Here is the oldest functioning organ in Portugal from the 16th century. And in one of the towers there is the Museum of Religious Art with a collection of church objects and utensils, sacred art objects, a collection of church vestments.

According to local legend, it was in this cathedral that the flags of Vasco da Gama's caravels were consecrated before sailing to India in 1497.

Evora. Se Cathedral

Evora. Se Cathedral

And the most interesting and unexpected decoration of the cathedral is the statue of the pregnant Virgin Mary, known as the Queen of Heavenly Mothers. This statue caused controversy for a long time with its "interesting position", but in the end it was nevertheless recognized by the church.

Evora. Se Cathedral

Planning to visit Evora, I printed out a Google map with the historical center of the city, marking all the interesting objects on it. I did not notice any problems with orientation, but with this map, looking for the temple of Diana, we managed to get lost and wandered into a completely different part of the city. Either something with the projection, or with the scale of these google maps, but I already “wandered” like that a couple of times. : )
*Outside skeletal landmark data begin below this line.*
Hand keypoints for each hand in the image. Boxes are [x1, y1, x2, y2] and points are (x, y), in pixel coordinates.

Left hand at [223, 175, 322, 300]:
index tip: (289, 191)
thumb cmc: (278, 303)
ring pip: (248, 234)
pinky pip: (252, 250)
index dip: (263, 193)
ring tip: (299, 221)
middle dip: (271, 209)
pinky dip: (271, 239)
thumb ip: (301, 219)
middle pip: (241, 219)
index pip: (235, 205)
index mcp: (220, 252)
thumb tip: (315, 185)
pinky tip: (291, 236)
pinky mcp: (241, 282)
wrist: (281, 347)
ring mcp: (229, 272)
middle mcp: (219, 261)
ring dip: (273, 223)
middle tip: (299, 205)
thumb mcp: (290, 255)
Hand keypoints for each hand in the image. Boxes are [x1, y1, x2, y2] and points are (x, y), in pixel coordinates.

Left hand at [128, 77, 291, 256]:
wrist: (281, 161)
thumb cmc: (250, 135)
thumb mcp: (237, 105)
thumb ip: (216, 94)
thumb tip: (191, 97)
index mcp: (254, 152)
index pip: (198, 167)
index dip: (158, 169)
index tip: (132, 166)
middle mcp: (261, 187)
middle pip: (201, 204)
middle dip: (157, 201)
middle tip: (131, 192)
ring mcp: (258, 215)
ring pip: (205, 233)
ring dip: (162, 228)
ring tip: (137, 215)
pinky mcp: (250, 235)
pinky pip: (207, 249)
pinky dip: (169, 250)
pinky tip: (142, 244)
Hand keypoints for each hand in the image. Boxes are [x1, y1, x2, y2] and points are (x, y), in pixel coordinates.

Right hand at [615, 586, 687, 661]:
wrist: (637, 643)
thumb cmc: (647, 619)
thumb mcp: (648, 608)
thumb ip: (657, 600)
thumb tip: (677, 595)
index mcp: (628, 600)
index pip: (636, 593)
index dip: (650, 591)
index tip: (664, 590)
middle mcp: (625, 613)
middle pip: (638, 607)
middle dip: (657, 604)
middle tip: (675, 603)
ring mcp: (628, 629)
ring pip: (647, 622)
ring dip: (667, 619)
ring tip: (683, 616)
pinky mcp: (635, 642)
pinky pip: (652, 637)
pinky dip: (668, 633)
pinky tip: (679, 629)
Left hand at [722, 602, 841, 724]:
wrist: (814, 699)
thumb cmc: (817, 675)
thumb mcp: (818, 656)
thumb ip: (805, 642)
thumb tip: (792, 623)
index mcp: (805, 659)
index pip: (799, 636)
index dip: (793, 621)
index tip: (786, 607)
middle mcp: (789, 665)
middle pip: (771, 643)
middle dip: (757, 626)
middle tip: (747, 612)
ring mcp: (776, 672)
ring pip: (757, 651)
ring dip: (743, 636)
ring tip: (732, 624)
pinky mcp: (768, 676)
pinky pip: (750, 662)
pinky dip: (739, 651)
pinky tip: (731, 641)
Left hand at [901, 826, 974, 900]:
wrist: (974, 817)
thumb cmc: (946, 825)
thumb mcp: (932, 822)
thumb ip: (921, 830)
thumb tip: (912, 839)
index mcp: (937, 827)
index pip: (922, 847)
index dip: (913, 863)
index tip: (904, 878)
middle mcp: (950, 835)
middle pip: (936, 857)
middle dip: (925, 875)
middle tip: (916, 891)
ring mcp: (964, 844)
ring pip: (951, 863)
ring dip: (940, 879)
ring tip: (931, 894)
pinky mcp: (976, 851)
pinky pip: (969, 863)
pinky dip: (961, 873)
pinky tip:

As it turned out, an almost straight small street with numerous souvenir shops and cafes rises from the central Praç a do Giraldo to the Se Cathedral. Products made of cork wood - from cup coasters to elegant handbags, multi-colored ceramics - traditional dishes with bright ornaments, copies of Portuguese and Moorish tiles, original designer products, textile products. And, of course, local wines - from the province of Alentejo, considered one of the best in Portugal.

Tearing off from my company, I wandered the narrow streets of Evora, enjoying their silence, admiring the white houses with yellow edging, in some places built into the arches of the aqueduct - another monument left over from the ancient Romans, looking at the windows of numerous shops, listening to the sounds of the city and photographed, photographed, photographed...

Evora.

Evora.

Evora.

Evora.

Evora.

Evora.

Evora.

Evora.

Evora.

Evora.

Evora.

Evora managed to get through to my heart and charm with her simplicity and harmony.